TASK GOAL: Format every line of text in the items below as a Markdown table with the columns "Row" and "Line," numbering the rows in order. Skip blank lines and leave the pictures out of the table.

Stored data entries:
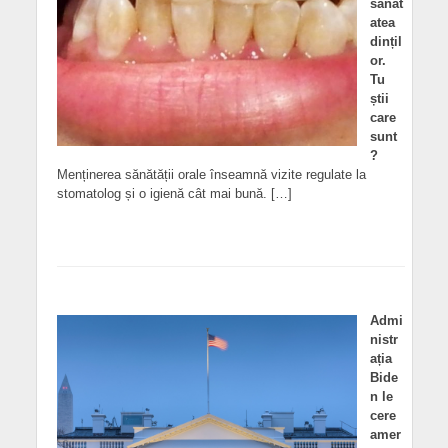
sănăt
atea
dințil
or.
Tu
știi
care
sunt
?
Menținerea sănătății orale înseamnă vizite regulate la
stomatolog și o igienă cât mai bună. […]
Admi
nistr
ația
Bide
n le
cere
amer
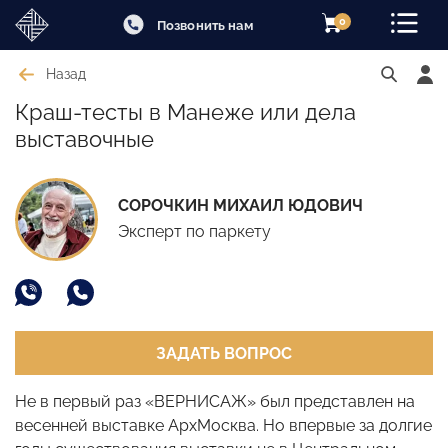
0
Позвонить нам
Назад
Краш-тесты в Манеже или дела
выставочные
СОРОЧКИН МИХАИЛ ЮДОВИЧ
Эксперт по паркету
ЗАДАТЬ ВОПРОС
Не в первый раз «ВЕРНИСАЖ» был представлен на
весенней выставке АрхМосква. Но впервые за долгие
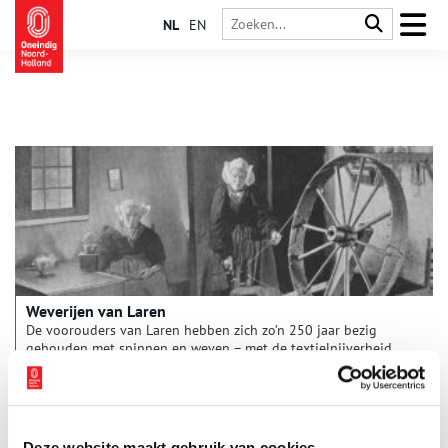
NL
EN
Weverijen van Laren
De voorouders van Laren hebben zich zo’n 250 jaar bezig
gehouden met spinnen en weven – met de textielnijverheid.
Weven begon in Laren in het verleden als thuisarbeid en later
werd er fabrieksmatig gewerkt. Eeuwenlang heeft een groot
1 min
deel van de bevolking van Laren “om den brode” gesponnen
en geweven.
Deze website maakt gebruik van cookies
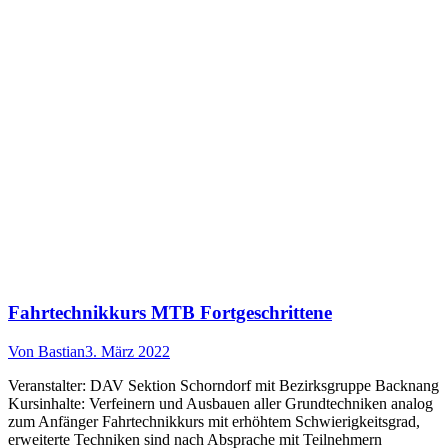
Fahrtechnikkurs MTB Fortgeschrittene
Von
Bastian
3. März 2022
Veranstalter: DAV Sektion Schorndorf mit Bezirksgruppe Backnang
Kursinhalte: Verfeinern und Ausbauen aller Grundtechniken analog
zum Anfänger Fahrtechnikkurs mit erhöhtem Schwierigkeitsgrad,
erweiterte Techniken sind nach Absprache mit Teilnehmern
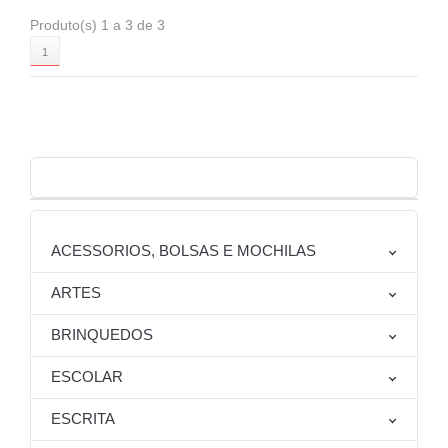
Produto(s) 1 a 3 de 3
1
ACESSORIOS, BOLSAS E MOCHILAS
ARTES
BRINQUEDOS
ESCOLAR
ESCRITA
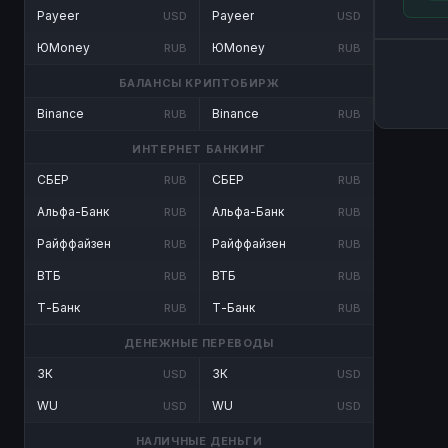
Payeer
Payeer
USD
USD
ЮMoney
ЮMoney
RUB
RUB
БАЛАНСЫ КРИПТОБИРЖ
Binance
Binance
RUB
RUB
ИНТЕРНЕТ БАНКИНГ
СБЕР
СБЕР
RUB
RUB
Альфа-Банк
Альфа-Банк
RUB
RUB
Райффайзен
Райффайзен
RUB
RUB
ВТБ
ВТБ
RUB
RUB
Т-Банк
Т-Банк
RUB
RUB
ДЕНЕЖНЫЕ ПЕРЕВОДЫ
ЗК
ЗК
USD
USD
WU
WU
USD
USD
НАЛИЧНЫЕ ДЕНЬГИ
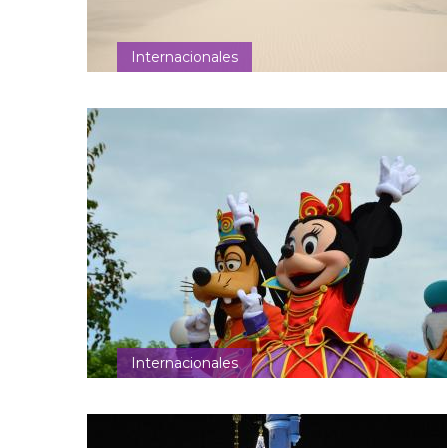
Internacionales
Internacionales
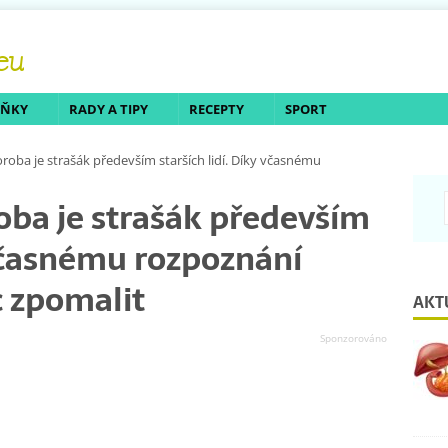
LŇKY
RADY A TIPY
RECEPTY
SPORT
oba je strašák především starších lidí. Díky včasnému
ba je strašák především
 včasnému rozpoznání
 zpomalit
AKT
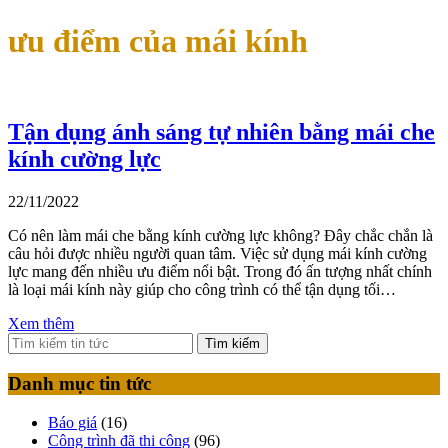
ưu điểm của mái kính
Tận dụng ánh sáng tự nhiên bằng mái che
kính cường lực
22/11/2022
Có nên làm mái che bằng kính cường lực không? Đây chắc chắn là
câu hỏi được nhiều người quan tâm. Việc sử dụng mái kính cường
lực mang đến nhiều ưu điểm nổi bật. Trong đó ấn tượng nhất chính
là loại mái kính này giúp cho công trình có thể tận dụng tối…
Xem thêm
Tìm kiếm
Danh mục tin tức
Báo giá
(16)
Công trình đã thi công
(96)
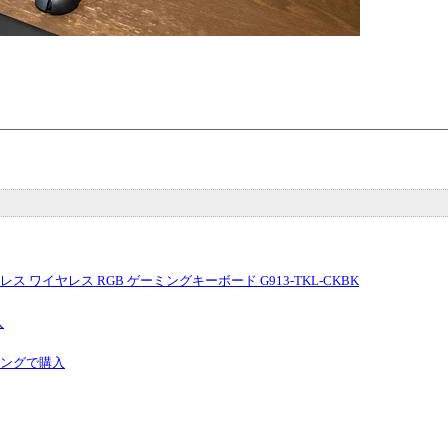
キーレス ワイヤレス RGB ゲーミングキーボード G913-TKL-CKBK
入
ピングで購入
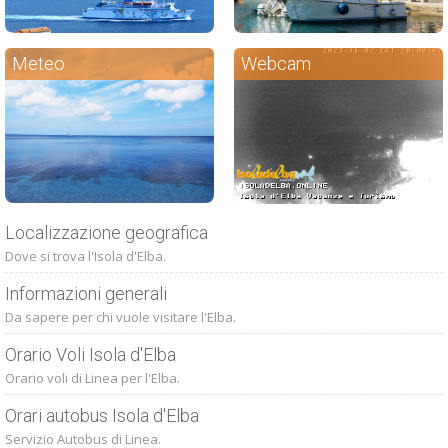
Meteo
Webcam
Localizzazione geografica
Dove si trova l'Isola d'Elba.
Informazioni generali
Da sapere per chi vuole visitare l'Elba.
Orario Voli Isola d'Elba
Orario voli di Linea per l'Elba.
Orari autobus Isola d'Elba
Servizio Autobus di Linea.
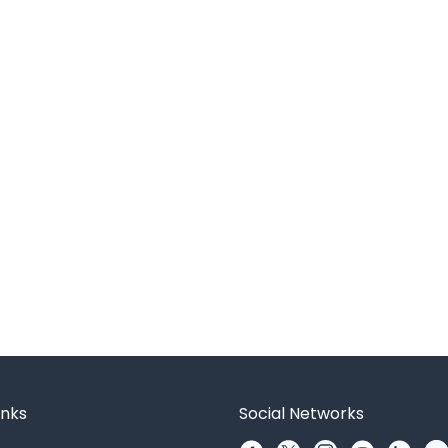
inks
Social Networks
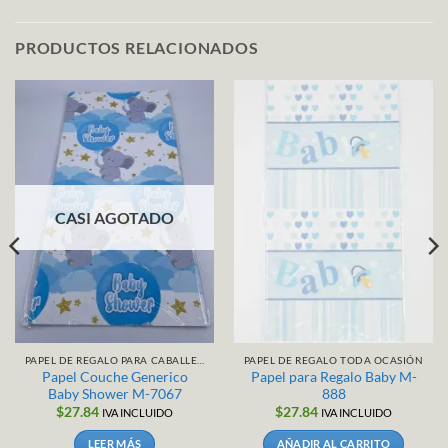
PRODUCTOS RELACIONADOS
CASI AGOTADO
PAPEL DE REGALO PARA CABALLERO / NIÑO
PAPEL DE REGALO TODA OCASIÓN
Papel Couche Generico
Papel para Regalo Baby M-
Baby Shower M-7067
888
$
27.84
$
27.84
IVA INCLUIDO
IVA INCLUIDO
LEER MÁS
AÑADIR AL CARRITO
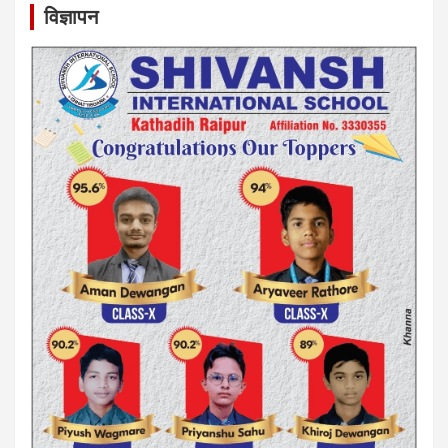
विज्ञापन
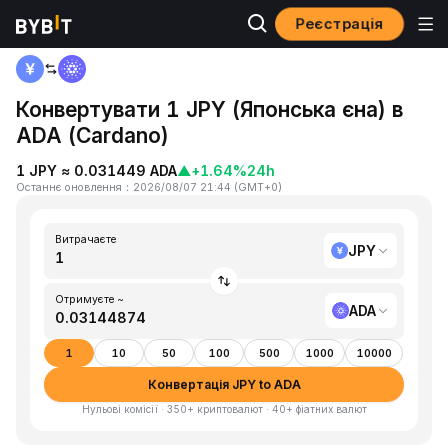
Реєстрація
Головна
JPY to ADA
Конвертувати 1 JPY (Японська єна) в
ADA (Cardano)
1 JPY ≈ 0.031449 ADA
▲
+1.64%
24h
Останнє оновлення
：
2026/08/07 21:44
(
GMT+0
)
Витрачаєте
JPY
Отримуєте ~
ADA
1
10
50
100
500
1000
10000
Конвертація JPY to ADA
Нульові комісії · 350+ криптовалют · 40+ фіатних валют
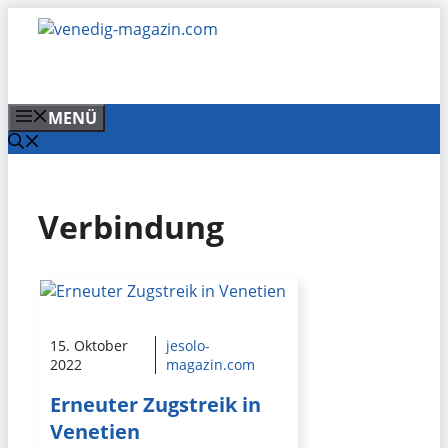
Zum
Inhalt
springen
MENÜ
Verbindung
15. Oktober
jesolo-
2022
magazin.com
Erneuter Zugstreik in
Venetien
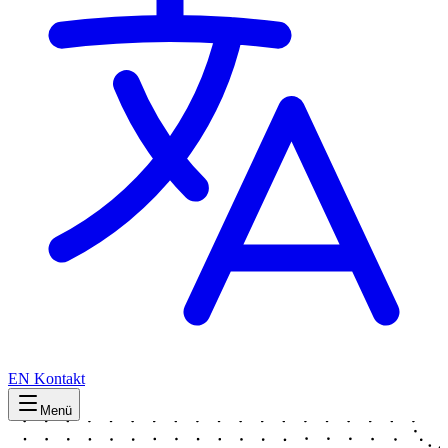
EN
Kontakt
Menü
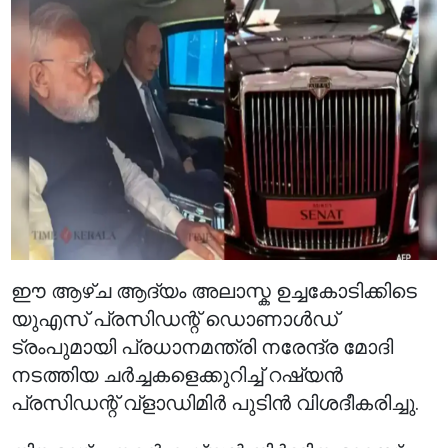
ഈ ആഴ്ച ആദ്യം അലാസ്ക ഉച്ചകോടിക്കിടെ
യുഎസ് പ്രസിഡന്റ് ഡൊണാൾഡ്
ട്രംപുമായി പ്രധാനമന്ത്രി നരേന്ദ്ര മോദി
നടത്തിയ ചർച്ചകളെക്കുറിച്ച് റഷ്യൻ
പ്രസിഡന്റ് വ്‌ളാഡിമിർ പുടിൻ വിശദീകരിച്ചു.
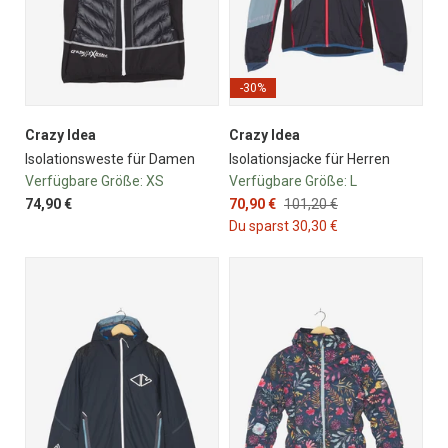
-30%
Crazy Idea
Crazy Idea
Isolationsweste für Damen
Isolationsjacke für Herren
Verfügbare Größe:
XS
Verfügbare Größe:
L
74,90 €
70,90 €
101,20 €
Du sparst 30,30 €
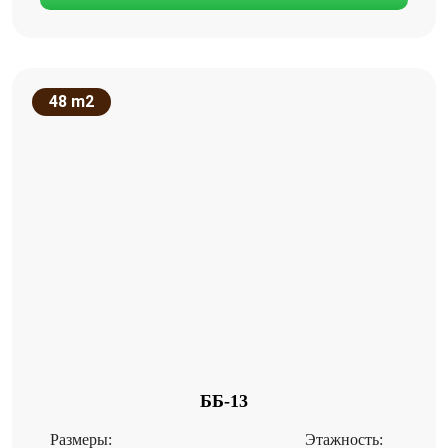
48 m2
ББ-13
Размеры:
Этажность:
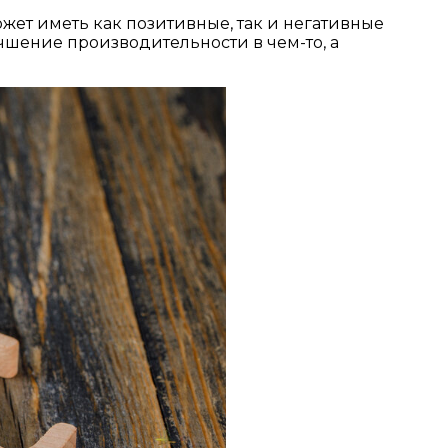
жет иметь как позитивные, так и негативные
чшение производительности в чем-то, а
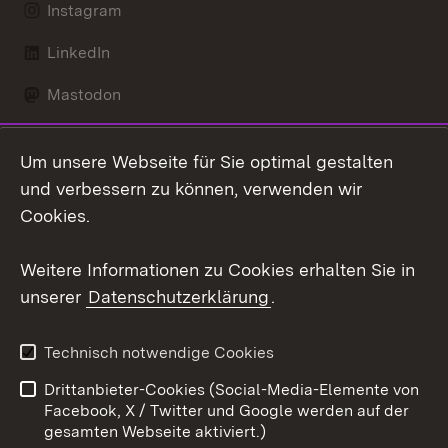
Instagram
LinkedIn
Mastodon
Social Wall
Um unsere Webseite für Sie optimal gestalten
X / Twitter
und verbessern zu können, verwenden wir
Cookies.
Youtube
Weitere Informationen zu Cookies erhalten Sie in
Zum 
unserer
Datenschutzerklärung
.
Kontakt
Datenschutz
Erklärung zur
Benutzungshinweise
Technisch notwendige Cookies
Barrierefreiheit
Drittanbieter-Cookies (Social-Media-Elemente von
Impressum
Cookies
Facebook, X / Twitter und Google werden auf der
gesamten Webseite aktiviert.)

SOLUTION TO THIS EXERCISE:
| Row | Line |
|---|---|
| 1 | sănăt |
| 2 | atea |
| 3 | dințil |
| 4 | or. |
| 5 | Tu |
| 6 | știi |
| 7 | care |
| 8 | sunt |
| 9 | ? |
| 10 | Menținerea sănătății orale înseamnă vizite regulate la |
| 11 | stomatolog și o igienă cât mai bună. […] |
| 12 | Admi |
| 13 | nistr |
| 14 | ația |
| 15 | Bide |
| 16 | n le |
| 17 | cere |
| 18 | amer |
| 19 | 0 |
| 20 | Позвонить нам |
| 21 | Назад |
| 22 | Краш-тесты в Манеже или дела |
| 23 | выставочные |
| 24 | СОРОЧКИН МИХАИЛ ЮДОВИЧ |
| 25 | Эксперт по паркету |
| 26 | ЗАДАТЬ ВОПРОС |
| 27 | Не в первый раз «ВЕРНИСАЖ» был представлен на |
| 28 | весенней выставке АрхМосква. Но впервые за долгие |
| 29 | NL |
| 30 | EN |
| 31 | Weverijen van Laren |
| 32 | De voorouders van Laren hebben zich zo’n 250 jaar bezig |
| 33 | gehouden met spinnen en weven – met de textielnijverheid. |
| 34 | Weven begon in Laren in het verleden als thuisarbeid en later |
| 35 | werd er fabrieksmatig gewerkt. Eeuwenlang heeft een groot |
| 36 | 1 min |
| 37 | deel van de bevolking van Laren “om den brode” gesponnen |
| 38 | en geweven. |
| 39 | Deze website maakt gebruik van cookies |
| 40 | Fahrtechnikkurs MTB Fortgeschrittene |
| 41 | Von |
| 42 | Bastian |
| 43 | 3. März 2022 |
| 44 | Veranstalter: DAV Sektion Schorndorf mit Bezirksgruppe Backnang |
| 45 | Kursinhalte: Verfeinern und Ausbauen aller Grundtechniken analog |
| 46 | zum Anfänger Fahrtechnikkurs mit erhöhtem Schwierigkeitsgrad, |
| 47 | erweiterte Techniken sind nach Absprache mit Teilnehmern |
| 48 | Produto(s) 1 a 3 de 3 |
| 49 | 1 |
| 50 | ACESSORIOS, BOLSAS E MOCHILAS |
| 51 | ARTES |
| 52 | BRINQUEDOS |
| 53 | ESCOLAR |
| 54 | ESCRITA |
| 55 | Payeer |
| 56 | Payeer |
| 57 | USD |
| 58 | USD |
| 59 | ЮMoney |
| 60 | ЮMoney |
| 61 | RUB |
| 62 | RUB |
| 63 | БАЛАНСЫ КРИПТОБИРЖ |
| 64 | Binance |
| 65 | Binance |
| 66 | RUB |
| 67 | RUB |
| 68 | ИНТЕРНЕТ БАНКИНГ |
| 69 | СБЕР |
| 70 | СБЕР |
| 71 | RUB |
| 72 | RUB |
| 73 | Альфа-Банк |
| 74 | Альфа-Банк |
| 75 | RUB |
| 76 | RUB |
| 77 | Райффайзен |
| 78 | Райффайзен |
| 79 | RUB |
| 80 | RUB |
| 81 | ВТБ |
| 82 | ВТБ |
| 83 | RUB |
| 84 | RUB |
| 85 | Т-Банк |
| 86 | Т-Банк |
| 87 | RUB |
| 88 | RUB |
| 89 | ДЕНЕЖНЫЕ ПЕРЕВОДЫ |
| 90 | ЗК |
| 91 | ЗК |
| 92 | USD |
| 93 | USD |
| 94 | WU |
| 95 | WU |
| 96 | USD |
| 97 | USD |
| 98 | НАЛИЧНЫЕ ДЕНЬГИ |
| 99 | Internacionales |
| 100 | Internacionales |
| 101 | LŇKY |
| 102 | RADY A TIPY |
| 103 | RECEPTY |
| 104 | SPORT |
| 105 | oba je strašák především starších lidí. Díky včasnému |
| 106 | ba je strašák především |
| 107 |  včasnému rozpoznání |
| 108 |  zpomalit |
| 109 | AKT |
| 110 | ưu điểm của mái kính |
| 111 | Tận dụng ánh sáng tự nhiên bằng mái che |
| 112 | kính cường lực |
| 113 | 22/11/2022 |
| 114 | Có nên làm mái che bằng kính cường lực không? Đây chắc chắn là |
| 115 | câu hỏi được nhiều người quan tâm. Việc sử dụng mái kính cường |
| 116 | lực mang đến nhiều ưu điểm nổi bật. Trong đó ấn tượng nhất chính |
| 117 | là loại mái kính này giúp cho công trình có thể tận dụng tối… |
| 118 | Xem thêm |
| 119 | Tìm kiếm |
| 120 | Danh mục tin tức |
| 121 | Báo giá |
| 122 | (16) |
| 123 | Công trình đã thi công |
| 124 | (96) |
| 125 | キーレス ワイヤレス RGB ゲーミングキーボード G913-TKL-CKBK |
| 126 | 入 |
| 127 | ピングで購入 |
| 128 | Meteo |
| 129 | Webcam |
| 130 | Localizzazione geografica |
| 131 | Dove si trova l'Isola d'Elba. |
| 132 | Informazioni generali |
| 133 | Da sapere per chi vuole visitare l'Elba. |
| 134 | Orario Voli Isola d'Elba |
| 135 | Orario voli di Linea per l'Elba. |
| 136 | Orari autobus Isola d'Elba |
| 137 | Servizio Autobus di Linea. |
| 138 | inks |
| 139 | Social Networks |
| 140 | PRODUCTOS RELACIONADOS |
| 141 | CASI AGOTADO |
| 142 | PAPEL DE REGALO PARA CABALLERO / NIÑO |
| 143 | PAPEL DE REGALO TODA OCASIÓN |
| 144 | Papel Couche Generico |
| 145 | Papel para Regalo Baby M- |
| 146 | Baby Shower M-7067 |
| 147 | 888 |
| 148 | $ |
| 149 | 27.84 |
| 150 | $ |
| 151 | 27.84 |
| 152 | IVA INCLUIDO |
| 153 | IVA INCLUIDO |
| 154 | LEER MÁS |
| 155 | AÑADIR AL CARRITO |
| 156 | विज्ञापन |
| 157 | Реєстрація |
| 158 | Головна |
| 159 | JPY to ADA |
| 160 | Конвертувати 1 JPY (Японська єна) в |
| 161 | ADA (Cardano) |
| 162 | 1 JPY ≈ 0.031449 ADA |
| 163 | ▲ |
| 164 | +1.64% |
| 165 | 24h |
| 166 | Останнє оновлення |
| 167 | ： |
| 168 | 2026/08/07 21:44 |
| 169 | ( |
| 170 | GMT+0 |
| 171 | ) |
| 172 | Витрачаєте |
| 173 | JPY |
| 174 | Отримуєте ~ |
| 175 | ADA |
| 176 | 1 |
| 177 | 10 |
| 178 | 50 |
| 179 | 100 |
| 180 | 500 |
| 181 | 1000 |
| 182 | 10000 |
| 183 | Конвертація JPY to ADA |
| 184 | Нульові комісії · 350+ криптовалют · 40+ фіатних валют |
| 185 | Zum |
| 186 | Inhalt |
| 187 | springen |
| 188 | MENÜ |
| 189 | Verbindung |
| 190 | 15. Oktober |
| 191 | jesolo- |
| 192 | 2022 |
| 193 | magazin.com |
| 194 | Erneuter Zugstreik in |
| 195 | Venetien |
| 196 | EN |
| 197 | Kontakt |
| 198 | Menü |
| 199 | ഈ ആഴ്ച ആദ്യം അലാസ്ക ഉച്ചകോടിക്കിടെ |
| 200 | യുഎസ് പ്രസിഡന്റ് ഡൊണാൾഡ് |
| 201 | ട്രംപുമായി പ്രധാനമന്ത്രി നരേന്ദ്ര മോദി |
| 202 | നടത്തിയ ചർച്ചകളെക്കുറിച്ച് റഷ്യൻ |
| 203 | പ്രസിഡന്റ് വ്‌ളാഡിമിർ പുടിൻ വിശദീകരിച്ചു. |
| 204 | -30% |
| 205 | Crazy Idea |
| 206 | Crazy Idea |
| 207 | Isolationsweste für Damen |
| 208 | Isolationsjacke für Herren |
| 209 | Verfügbare Größe: |
| 210 | XS |
| 211 | Verfügbare Größe: |
| 212 | L |
| 213 | 74,90 € |
| 214 | 70,90 € |
| 215 | 101,20 € |
| 216 | Du sparst 30,30 € |
| 217 | 48 m2 |
| 218 | ББ-13 |
| 219 | Размеры: |
| 220 | Этажность: |
| 221 | жет иметь как позитивные, так и негативные |
| 222 | чшение производительности в чем-то, а |
| 223 | Instagram |
| 224 | LinkedIn |
| 225 | Mastodon |
| 226 | Social Wall |
| 227 | Um unsere Webseite für Sie optimal gestalten |
| 228 | X / Twitter |
| 229 | und verbessern zu können, verwenden wir |
| 230 | Cookies. |
| 231 | Youtube |
| 232 | Weitere Informationen zu Cookies erhalten Sie in |
| 233 | Zum  |
| 234 | unserer |
| 235 | Datenschutzerklärung |
| 236 | . |
| 237 | Kontakt |
| 238 | Datenschutz |
| 239 | Erklärung zur |
| 240 | Benutzungshinweise |
| 241 | Technisch notwendige Cookies |
| 242 | Barrierefreiheit |
| 243 | Drittanbieter-Cookies (Social-Media-Elemente von |
| 244 | Impressum |
| 245 | Cookies |
| 246 | Facebook, X / Twitter und Google werden auf der |
| 247 | gesamten Webseite aktiviert.) |